• [Exercise directions]:
Transcribe the stretch of entries below from the line with "Beoga Kab. Puncak" through the line with "Tack för att du besöker oss.", exactly and with both ends included; leave out all other lines.

• [Available records]:
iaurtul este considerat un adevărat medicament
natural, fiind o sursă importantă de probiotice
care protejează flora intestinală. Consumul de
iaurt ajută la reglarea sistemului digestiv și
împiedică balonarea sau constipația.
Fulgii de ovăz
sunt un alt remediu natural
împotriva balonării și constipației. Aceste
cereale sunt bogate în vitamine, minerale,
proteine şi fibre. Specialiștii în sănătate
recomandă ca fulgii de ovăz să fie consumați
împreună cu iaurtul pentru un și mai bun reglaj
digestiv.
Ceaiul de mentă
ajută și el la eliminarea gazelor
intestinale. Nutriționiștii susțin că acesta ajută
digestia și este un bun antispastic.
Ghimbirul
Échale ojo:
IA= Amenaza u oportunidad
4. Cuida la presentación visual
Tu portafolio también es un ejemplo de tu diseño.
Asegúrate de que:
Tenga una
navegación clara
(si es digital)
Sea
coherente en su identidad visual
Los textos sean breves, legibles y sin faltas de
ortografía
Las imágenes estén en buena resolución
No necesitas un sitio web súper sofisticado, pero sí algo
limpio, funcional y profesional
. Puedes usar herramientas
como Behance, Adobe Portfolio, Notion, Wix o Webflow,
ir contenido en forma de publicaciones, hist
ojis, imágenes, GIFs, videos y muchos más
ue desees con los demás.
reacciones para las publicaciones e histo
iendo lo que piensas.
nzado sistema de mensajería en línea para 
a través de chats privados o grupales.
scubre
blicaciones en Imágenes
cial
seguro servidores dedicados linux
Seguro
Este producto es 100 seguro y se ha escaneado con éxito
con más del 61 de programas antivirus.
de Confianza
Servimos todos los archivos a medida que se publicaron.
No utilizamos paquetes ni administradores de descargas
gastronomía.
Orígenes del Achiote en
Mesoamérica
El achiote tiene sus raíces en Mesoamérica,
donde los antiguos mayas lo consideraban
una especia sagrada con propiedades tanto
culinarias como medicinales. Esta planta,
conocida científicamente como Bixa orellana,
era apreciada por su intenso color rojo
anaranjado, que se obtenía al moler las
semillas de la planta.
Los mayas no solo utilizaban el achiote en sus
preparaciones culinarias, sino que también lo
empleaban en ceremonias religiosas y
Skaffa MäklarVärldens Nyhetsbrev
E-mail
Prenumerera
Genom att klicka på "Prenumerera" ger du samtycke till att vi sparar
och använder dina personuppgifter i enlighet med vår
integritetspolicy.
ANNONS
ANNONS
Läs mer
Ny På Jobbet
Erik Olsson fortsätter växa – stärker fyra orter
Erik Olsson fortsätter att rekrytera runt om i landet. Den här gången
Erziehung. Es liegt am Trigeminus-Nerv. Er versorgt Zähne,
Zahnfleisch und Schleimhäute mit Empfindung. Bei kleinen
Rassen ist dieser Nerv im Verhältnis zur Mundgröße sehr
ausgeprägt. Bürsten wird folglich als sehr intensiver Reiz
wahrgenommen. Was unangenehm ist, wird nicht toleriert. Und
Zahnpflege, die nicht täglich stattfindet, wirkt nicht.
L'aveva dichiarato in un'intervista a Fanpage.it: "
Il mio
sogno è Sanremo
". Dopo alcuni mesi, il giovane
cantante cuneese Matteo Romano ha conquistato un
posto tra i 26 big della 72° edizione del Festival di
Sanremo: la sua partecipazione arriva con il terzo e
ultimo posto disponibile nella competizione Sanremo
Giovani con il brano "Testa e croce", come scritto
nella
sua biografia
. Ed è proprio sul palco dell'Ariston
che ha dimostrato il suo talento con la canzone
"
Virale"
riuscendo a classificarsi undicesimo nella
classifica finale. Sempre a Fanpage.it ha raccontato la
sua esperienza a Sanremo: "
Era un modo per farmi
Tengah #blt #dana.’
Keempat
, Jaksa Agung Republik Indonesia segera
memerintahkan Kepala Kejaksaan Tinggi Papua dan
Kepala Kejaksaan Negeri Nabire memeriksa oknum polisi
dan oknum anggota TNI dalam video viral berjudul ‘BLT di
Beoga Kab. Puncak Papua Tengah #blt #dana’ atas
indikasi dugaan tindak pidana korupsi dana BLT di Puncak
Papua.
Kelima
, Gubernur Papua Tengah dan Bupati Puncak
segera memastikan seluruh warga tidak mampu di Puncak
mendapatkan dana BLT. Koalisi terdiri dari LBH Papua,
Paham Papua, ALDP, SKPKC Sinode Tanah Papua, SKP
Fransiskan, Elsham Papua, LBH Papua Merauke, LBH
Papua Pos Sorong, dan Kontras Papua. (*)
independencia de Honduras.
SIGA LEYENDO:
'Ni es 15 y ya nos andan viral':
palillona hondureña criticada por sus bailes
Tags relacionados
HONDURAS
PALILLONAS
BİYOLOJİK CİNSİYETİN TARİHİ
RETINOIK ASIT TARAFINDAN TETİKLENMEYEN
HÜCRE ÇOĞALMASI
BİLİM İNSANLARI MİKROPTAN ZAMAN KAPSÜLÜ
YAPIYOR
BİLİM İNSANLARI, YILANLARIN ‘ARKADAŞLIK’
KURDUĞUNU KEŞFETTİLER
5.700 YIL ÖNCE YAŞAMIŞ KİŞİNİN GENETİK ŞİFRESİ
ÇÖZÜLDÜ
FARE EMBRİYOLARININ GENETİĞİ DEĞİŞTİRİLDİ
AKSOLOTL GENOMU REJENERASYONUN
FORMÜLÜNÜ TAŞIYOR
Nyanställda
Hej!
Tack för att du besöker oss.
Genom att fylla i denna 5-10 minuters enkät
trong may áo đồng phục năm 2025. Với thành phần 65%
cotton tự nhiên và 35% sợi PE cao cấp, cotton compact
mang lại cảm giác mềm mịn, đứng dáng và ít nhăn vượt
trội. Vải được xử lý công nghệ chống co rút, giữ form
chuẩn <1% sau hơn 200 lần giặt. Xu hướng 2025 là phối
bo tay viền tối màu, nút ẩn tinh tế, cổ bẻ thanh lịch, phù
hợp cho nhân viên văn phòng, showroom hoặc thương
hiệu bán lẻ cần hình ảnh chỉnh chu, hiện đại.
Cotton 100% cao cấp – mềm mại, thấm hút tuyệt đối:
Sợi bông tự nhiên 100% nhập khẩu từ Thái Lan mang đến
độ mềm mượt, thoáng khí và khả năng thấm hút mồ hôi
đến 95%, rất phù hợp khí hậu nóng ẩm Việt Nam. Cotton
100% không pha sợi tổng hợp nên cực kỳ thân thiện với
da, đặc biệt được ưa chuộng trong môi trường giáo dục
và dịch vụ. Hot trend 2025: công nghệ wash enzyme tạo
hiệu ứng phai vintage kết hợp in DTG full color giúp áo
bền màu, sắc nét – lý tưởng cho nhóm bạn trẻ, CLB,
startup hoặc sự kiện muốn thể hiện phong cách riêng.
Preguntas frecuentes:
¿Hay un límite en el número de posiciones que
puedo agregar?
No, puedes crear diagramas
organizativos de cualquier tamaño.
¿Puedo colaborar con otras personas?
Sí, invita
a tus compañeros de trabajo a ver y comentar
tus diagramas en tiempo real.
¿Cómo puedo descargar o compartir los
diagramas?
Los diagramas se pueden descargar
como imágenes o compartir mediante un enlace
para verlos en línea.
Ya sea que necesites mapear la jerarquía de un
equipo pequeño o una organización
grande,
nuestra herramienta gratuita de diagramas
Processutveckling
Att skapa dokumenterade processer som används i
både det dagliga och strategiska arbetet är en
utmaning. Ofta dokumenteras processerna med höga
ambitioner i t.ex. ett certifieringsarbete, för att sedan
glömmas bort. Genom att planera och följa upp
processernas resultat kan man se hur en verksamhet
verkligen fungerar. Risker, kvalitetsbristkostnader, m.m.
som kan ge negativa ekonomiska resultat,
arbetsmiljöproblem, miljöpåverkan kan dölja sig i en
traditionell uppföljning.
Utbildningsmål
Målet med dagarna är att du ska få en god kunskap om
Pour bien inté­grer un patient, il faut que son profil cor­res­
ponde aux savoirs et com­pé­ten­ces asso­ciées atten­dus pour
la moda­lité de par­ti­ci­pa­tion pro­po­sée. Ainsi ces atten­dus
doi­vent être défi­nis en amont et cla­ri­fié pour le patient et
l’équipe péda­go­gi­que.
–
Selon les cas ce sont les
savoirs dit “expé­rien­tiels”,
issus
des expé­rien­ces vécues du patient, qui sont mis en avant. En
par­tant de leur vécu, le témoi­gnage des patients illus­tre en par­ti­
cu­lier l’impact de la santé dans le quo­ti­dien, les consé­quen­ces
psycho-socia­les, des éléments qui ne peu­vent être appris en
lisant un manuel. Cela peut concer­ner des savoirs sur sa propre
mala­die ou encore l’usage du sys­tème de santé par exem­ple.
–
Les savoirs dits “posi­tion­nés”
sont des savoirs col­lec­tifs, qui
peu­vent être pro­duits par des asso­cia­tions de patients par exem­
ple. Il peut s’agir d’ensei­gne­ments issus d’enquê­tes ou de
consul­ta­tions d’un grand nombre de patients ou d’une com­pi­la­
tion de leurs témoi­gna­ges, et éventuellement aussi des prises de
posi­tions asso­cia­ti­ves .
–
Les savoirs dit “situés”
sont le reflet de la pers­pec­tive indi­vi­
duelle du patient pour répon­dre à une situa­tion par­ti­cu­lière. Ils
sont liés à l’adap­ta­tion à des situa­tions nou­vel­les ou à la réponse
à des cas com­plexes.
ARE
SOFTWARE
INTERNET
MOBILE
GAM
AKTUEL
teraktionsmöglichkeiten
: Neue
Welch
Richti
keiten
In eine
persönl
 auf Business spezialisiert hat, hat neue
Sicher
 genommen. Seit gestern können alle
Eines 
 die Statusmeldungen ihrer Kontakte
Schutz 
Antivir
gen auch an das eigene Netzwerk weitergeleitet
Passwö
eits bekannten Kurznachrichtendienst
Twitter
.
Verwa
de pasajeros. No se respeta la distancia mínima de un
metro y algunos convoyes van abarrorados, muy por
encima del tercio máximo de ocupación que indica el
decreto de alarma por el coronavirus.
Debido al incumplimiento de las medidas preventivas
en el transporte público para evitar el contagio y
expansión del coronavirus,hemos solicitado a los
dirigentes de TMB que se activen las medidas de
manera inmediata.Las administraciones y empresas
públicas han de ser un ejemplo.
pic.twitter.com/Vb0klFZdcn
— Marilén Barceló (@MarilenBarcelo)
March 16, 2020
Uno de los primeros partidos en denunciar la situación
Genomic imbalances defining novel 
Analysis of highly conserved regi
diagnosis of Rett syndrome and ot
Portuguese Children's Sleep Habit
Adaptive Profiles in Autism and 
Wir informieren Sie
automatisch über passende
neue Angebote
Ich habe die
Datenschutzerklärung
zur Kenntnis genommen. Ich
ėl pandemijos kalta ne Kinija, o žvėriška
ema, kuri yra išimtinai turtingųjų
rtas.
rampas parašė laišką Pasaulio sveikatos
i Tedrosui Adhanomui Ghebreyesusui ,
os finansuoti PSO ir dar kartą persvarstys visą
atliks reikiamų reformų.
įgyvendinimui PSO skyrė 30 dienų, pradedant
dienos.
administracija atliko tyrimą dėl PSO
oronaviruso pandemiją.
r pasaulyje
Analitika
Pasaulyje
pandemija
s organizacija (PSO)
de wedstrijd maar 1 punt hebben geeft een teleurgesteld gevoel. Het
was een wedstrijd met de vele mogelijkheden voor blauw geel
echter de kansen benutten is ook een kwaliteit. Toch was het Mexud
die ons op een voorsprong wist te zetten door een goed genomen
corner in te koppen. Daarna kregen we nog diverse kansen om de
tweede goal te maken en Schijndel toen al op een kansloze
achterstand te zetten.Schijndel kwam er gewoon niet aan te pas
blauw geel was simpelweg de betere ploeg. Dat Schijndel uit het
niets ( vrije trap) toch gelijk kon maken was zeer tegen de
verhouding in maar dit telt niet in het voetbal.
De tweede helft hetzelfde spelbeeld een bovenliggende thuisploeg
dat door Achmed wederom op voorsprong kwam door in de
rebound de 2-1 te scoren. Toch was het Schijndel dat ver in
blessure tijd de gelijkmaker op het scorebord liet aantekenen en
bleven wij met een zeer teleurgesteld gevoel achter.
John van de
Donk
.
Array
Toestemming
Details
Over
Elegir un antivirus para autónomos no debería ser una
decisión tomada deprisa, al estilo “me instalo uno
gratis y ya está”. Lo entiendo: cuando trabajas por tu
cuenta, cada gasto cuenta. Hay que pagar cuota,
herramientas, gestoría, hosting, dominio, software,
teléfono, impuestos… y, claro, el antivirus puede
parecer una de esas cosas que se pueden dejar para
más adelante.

• [Response box]:
Beoga Kab. Puncak Papua Tengah #blt #dana’ atas
indikasi dugaan tindak pidana korupsi dana BLT di Puncak
Papua.
Kelima
, Gubernur Papua Tengah dan Bupati Puncak
segera memastikan seluruh warga tidak mampu di Puncak
mendapatkan dana BLT. Koalisi terdiri dari LBH Papua,
Paham Papua, ALDP, SKPKC Sinode Tanah Papua, SKP
Fransiskan, Elsham Papua, LBH Papua Merauke, LBH
Papua Pos Sorong, dan Kontras Papua. (*)
independencia de Honduras.
SIGA LEYENDO:
'Ni es 15 y ya nos andan viral':
palillona hondureña criticada por sus bailes
Tags relacionados
HONDURAS
PALILLONAS
BİYOLOJİK CİNSİYETİN TARİHİ
RETINOIK ASIT TARAFINDAN TETİKLENMEYEN
HÜCRE ÇOĞALMASI
BİLİM İNSANLARI MİKROPTAN ZAMAN KAPSÜLÜ
YAPIYOR
BİLİM İNSANLARI, YILANLARIN ‘ARKADAŞLIK’
KURDUĞUNU KEŞFETTİLER
5.700 YIL ÖNCE YAŞAMIŞ KİŞİNİN GENETİK ŞİFRESİ
ÇÖZÜLDÜ
FARE EMBRİYOLARININ GENETİĞİ DEĞİŞTİRİLDİ
AKSOLOTL GENOMU REJENERASYONUN
FORMÜLÜNÜ TAŞIYOR
Nyanställda
Hej!
Tack för att du besöker oss.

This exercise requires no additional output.